Whistler lança un avertissement strident : les deux autres intercepteurs revenaient. Corran tira sur le Bourdon, le touchant à une aile.
Le vaisseau ennemi s’éloigna.
L’astromech bipa de nouveau. Les deux intercepteurs se trouvaient à moins d’un kilomètre et se rapprochaient.
— Ici Neuf. Un peu d’aide serait la bienvenue.
— Je les tiens, Neuf. Dix en chemin. Virez à bâbord à mon signal.

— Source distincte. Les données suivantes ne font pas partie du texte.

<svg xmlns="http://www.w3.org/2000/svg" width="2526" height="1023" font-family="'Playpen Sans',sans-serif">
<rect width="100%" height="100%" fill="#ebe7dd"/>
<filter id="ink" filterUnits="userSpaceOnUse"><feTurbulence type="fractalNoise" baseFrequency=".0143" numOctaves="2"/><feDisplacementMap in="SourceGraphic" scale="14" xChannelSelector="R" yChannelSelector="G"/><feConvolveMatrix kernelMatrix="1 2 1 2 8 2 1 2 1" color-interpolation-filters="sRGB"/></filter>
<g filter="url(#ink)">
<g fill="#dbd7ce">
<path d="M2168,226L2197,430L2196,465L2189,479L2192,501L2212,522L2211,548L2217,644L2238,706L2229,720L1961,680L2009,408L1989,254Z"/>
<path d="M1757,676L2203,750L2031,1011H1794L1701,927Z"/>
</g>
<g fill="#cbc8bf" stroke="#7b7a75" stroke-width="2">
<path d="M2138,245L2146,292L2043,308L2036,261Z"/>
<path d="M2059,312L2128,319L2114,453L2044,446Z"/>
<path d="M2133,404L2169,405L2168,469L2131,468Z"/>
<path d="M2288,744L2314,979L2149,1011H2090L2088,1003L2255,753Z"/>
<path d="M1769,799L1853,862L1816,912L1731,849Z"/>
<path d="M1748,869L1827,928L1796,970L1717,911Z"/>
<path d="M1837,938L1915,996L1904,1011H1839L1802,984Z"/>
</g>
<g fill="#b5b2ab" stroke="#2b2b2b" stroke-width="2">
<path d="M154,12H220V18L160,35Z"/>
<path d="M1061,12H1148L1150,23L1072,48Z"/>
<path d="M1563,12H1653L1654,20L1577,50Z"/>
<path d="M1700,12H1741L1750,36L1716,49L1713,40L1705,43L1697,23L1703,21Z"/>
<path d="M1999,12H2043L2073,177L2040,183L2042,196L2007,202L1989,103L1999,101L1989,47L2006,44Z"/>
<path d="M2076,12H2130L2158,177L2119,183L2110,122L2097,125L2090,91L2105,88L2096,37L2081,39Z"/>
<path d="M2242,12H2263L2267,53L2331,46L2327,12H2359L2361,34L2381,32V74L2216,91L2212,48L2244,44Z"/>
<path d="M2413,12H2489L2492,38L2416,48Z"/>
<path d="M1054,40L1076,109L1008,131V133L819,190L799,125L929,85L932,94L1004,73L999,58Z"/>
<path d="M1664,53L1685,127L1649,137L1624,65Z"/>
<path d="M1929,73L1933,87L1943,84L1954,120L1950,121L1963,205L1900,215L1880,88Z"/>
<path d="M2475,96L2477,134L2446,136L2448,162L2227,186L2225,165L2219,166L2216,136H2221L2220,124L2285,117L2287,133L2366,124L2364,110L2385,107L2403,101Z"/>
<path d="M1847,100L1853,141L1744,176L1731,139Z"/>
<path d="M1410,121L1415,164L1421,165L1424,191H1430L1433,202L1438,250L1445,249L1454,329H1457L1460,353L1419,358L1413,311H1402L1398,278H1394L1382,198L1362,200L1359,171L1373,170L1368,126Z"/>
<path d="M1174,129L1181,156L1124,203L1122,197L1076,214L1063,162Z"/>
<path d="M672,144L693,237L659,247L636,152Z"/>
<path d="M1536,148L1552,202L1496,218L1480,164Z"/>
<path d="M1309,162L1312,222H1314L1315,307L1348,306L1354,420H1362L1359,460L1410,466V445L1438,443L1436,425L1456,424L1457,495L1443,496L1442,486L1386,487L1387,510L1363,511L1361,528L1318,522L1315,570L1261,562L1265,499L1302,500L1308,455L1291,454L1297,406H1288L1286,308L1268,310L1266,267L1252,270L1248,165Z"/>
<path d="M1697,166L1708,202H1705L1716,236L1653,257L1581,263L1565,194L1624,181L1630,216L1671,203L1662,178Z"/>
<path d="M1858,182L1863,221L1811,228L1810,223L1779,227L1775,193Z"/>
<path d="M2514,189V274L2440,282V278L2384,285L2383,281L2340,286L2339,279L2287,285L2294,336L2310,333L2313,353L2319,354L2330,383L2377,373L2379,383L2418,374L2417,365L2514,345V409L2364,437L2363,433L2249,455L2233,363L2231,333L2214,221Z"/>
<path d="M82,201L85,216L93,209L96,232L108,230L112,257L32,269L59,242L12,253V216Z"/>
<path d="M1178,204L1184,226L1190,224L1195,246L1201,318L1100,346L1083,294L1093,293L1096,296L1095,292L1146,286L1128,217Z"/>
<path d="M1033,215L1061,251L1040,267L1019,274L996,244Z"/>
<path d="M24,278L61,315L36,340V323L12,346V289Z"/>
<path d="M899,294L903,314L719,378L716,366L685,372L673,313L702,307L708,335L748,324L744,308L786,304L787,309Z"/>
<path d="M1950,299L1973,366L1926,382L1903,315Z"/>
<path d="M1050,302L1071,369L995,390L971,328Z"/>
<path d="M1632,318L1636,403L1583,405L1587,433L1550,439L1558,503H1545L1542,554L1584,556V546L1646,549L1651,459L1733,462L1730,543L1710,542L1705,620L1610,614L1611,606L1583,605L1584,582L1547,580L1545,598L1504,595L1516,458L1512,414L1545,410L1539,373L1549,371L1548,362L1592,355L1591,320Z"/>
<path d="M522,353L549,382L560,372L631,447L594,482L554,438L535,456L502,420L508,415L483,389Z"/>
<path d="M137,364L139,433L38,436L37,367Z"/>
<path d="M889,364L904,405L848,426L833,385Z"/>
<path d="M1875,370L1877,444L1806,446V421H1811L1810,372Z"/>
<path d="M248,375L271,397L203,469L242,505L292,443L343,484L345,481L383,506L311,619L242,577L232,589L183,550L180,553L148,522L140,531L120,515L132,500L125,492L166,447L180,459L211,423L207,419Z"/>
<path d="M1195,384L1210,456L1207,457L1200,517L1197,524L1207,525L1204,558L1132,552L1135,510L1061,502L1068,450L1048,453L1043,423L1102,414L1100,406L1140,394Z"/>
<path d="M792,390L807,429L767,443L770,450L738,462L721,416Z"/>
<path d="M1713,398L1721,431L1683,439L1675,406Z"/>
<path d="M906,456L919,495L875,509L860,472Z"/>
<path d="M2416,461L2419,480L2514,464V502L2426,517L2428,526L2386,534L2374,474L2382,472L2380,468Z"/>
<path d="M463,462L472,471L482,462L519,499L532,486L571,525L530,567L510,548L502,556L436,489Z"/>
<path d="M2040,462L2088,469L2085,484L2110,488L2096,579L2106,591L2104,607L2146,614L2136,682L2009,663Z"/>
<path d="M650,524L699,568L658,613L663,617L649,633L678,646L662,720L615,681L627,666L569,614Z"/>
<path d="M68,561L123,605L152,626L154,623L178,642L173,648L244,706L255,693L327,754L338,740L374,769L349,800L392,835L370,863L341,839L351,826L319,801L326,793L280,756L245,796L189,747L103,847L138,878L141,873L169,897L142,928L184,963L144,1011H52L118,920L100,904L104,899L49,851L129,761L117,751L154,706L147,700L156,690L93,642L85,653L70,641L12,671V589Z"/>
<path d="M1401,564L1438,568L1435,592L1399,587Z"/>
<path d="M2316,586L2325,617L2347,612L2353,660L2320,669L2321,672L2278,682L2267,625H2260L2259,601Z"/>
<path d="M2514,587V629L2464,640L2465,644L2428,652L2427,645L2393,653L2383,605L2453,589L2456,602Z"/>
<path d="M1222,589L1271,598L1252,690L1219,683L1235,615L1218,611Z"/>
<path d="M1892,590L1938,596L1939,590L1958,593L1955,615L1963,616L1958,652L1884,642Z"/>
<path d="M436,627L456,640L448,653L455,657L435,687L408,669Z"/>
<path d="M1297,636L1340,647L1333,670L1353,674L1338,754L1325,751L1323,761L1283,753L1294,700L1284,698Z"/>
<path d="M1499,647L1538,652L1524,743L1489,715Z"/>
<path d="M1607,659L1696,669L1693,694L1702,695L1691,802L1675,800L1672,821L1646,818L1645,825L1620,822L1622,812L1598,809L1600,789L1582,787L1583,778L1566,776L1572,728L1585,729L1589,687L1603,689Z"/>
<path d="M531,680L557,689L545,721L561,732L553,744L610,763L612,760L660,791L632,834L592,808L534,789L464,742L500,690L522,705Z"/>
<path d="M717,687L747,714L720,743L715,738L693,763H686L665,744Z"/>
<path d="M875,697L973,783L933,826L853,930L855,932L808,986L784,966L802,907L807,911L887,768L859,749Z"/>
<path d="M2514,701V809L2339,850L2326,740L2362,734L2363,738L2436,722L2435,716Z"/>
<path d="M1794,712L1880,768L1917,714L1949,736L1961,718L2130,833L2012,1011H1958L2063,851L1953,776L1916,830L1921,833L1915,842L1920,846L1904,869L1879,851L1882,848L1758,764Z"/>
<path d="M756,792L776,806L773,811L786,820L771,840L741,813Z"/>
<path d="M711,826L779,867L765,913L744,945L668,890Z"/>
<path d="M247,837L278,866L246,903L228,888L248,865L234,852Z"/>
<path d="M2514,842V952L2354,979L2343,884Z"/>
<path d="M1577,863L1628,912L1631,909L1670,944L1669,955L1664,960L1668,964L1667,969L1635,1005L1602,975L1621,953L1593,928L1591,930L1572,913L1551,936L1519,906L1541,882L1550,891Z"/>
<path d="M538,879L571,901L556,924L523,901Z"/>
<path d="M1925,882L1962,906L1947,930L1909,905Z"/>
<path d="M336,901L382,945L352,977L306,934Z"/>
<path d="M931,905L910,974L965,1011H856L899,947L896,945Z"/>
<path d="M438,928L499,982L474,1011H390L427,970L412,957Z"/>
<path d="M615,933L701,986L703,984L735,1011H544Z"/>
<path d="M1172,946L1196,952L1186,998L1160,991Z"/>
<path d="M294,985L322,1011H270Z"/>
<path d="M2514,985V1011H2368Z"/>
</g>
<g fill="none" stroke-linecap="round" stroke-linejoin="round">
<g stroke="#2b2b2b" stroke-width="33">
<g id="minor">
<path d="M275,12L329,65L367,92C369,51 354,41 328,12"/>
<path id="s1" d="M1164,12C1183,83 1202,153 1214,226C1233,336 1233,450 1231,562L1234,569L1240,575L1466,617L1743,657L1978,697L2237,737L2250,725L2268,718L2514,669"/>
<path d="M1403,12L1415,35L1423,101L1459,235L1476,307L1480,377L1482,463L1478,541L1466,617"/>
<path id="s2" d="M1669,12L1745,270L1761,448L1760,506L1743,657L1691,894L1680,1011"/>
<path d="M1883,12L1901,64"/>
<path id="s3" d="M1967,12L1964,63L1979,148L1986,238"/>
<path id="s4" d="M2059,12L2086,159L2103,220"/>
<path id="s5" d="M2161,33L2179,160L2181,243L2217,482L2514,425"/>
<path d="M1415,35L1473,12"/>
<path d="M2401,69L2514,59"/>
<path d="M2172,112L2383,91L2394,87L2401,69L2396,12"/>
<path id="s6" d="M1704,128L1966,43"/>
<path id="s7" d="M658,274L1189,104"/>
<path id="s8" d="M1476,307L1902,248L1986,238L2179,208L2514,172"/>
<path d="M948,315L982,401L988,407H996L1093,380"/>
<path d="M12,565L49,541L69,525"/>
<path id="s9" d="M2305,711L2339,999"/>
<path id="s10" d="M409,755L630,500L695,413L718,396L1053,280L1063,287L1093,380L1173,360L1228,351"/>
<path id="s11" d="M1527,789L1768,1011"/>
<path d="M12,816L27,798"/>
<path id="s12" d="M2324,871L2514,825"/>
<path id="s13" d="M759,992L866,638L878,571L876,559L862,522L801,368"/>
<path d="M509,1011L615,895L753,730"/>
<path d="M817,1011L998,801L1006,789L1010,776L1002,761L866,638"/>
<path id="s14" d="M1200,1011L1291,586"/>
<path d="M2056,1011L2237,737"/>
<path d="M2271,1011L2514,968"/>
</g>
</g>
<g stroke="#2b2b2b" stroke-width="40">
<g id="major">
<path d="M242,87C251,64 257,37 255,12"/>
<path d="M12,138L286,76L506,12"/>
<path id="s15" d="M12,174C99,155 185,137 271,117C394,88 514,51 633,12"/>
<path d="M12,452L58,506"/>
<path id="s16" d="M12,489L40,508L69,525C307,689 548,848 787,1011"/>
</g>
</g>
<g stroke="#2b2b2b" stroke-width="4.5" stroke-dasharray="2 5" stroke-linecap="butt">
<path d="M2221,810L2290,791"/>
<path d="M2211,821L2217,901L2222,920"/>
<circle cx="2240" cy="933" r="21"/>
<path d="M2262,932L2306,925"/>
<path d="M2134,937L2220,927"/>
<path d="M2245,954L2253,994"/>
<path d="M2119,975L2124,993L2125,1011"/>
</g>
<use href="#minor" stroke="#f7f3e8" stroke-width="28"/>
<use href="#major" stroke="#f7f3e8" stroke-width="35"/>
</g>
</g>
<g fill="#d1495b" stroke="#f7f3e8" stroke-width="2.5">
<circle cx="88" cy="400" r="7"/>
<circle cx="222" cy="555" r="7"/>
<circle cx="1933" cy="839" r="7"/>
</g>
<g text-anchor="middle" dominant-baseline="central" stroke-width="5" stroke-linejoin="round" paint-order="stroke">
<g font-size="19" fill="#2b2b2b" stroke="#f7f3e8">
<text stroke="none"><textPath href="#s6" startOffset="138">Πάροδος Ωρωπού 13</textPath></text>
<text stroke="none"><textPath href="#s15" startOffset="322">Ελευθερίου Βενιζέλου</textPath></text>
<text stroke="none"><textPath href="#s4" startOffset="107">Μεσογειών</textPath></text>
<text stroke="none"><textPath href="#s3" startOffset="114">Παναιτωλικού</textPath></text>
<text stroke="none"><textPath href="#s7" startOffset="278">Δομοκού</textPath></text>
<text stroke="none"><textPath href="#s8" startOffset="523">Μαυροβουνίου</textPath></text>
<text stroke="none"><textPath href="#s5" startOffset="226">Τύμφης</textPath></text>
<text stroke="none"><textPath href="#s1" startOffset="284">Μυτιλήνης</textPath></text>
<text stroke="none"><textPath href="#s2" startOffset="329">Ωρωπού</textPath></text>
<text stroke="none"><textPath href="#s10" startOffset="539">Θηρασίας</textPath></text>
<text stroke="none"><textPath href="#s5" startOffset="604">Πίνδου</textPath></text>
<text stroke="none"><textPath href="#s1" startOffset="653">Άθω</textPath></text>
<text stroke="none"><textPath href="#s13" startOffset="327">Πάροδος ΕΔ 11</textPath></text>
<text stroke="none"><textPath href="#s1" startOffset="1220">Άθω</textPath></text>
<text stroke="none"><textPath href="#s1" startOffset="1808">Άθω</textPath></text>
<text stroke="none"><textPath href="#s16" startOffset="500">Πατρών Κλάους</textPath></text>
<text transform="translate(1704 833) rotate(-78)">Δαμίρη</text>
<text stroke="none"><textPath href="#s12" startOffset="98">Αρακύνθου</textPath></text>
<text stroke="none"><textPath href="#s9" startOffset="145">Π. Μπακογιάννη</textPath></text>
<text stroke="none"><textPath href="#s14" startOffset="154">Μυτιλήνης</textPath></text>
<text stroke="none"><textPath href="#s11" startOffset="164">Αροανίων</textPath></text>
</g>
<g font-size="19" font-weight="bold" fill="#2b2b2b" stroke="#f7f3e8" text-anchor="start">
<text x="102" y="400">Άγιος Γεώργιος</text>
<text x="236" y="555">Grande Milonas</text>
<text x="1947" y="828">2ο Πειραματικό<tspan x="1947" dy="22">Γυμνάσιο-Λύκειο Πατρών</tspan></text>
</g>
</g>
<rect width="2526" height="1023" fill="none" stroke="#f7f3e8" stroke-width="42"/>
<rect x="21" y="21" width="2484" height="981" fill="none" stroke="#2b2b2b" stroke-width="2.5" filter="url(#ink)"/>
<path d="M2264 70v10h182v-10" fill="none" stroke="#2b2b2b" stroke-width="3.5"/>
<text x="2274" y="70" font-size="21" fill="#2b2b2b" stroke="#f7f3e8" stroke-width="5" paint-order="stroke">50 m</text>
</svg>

Dix ? Le code d’Ooryl. Mais ce n’est pas sa voix. Que se passe-t-il ?
— Virez.
Corran vit des éclairs bleus fuser vers les vaisseaux qui lui filaient le train. Des rayons ioniques ? La planète se trouvait derrière lui, pas devant. Et les canons à ions de la base n’auraient pas tiré sur des Tie.
— Vous êtes sorti d’affaire, Neuf.
Corran comprit ce qui s’était passé. Les ailes Y des Défenseurs s’étaient jointes au combat, pulvérisant joyeusement les intercepteurs. Les vaisseaux lourds compensaient leur manque de maniabilité par une puissance de feu impressionnante. Leur arrivée marqua la fin d’une demi-douzaine d’intercepteurs.
— Ils filent !
— Pas de quoi se réjouir, dit la voix de Salm. Les canons à ions tireront de nouveau dès qu’ils leur laisseront la voie libre.
— Banni à Contrôle, nous avons récupéré tous les pilotes éjectés.
— Banni, vous pouvez entrer dans l’hyperespace.
Quatre éclairs ioniques venant de la planète touchèrent le Mon Valle. Le croiseur modifié explosa. Des capsules d’éjection jaillirent de l’épave, filant vers l’espace libre.
Le vaisseau tomba vers Lunenoire.
— J’espère qu’il démolira leurs installations.
— Contrôle à tous les chasseurs. Vous pouvez plonger dans l’hyperespace.
— Contrôle, l’Eridain a-t-il besoin de protection pour récupérer les capsules d’éjection ?
— Négatif, Rogue Leader. Elles arrivent vers nous, et les intercepteurs rallient leur base.
— Merci, Contrôle. Rogues, nous rentrons à la maison.
Corran regarda une dernière fois Lunenoire.
— La plupart d’entre nous rentrent… Une erreur a été commise, et nos amis ont payé le prix fort. Mais ce sera la dernière fois.